▸ AIM OF THE TASK
Your job is to retype the whole listing exactly.
Segment Start: RECORDS TO PROCESS
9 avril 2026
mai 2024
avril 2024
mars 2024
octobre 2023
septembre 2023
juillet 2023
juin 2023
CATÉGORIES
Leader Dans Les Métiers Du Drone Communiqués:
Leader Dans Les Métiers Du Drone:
Segment End: RECORDS TO PROCESS
▸ FINAL ANSWER
9 avril 2026
mai 2024
avril 2024
mars 2024
octobre 2023
septembre 2023
juillet 2023
juin 2023
CATÉGORIES
Leader Dans Les Métiers Du Drone Communiqués:
Leader Dans Les Métiers Du Drone:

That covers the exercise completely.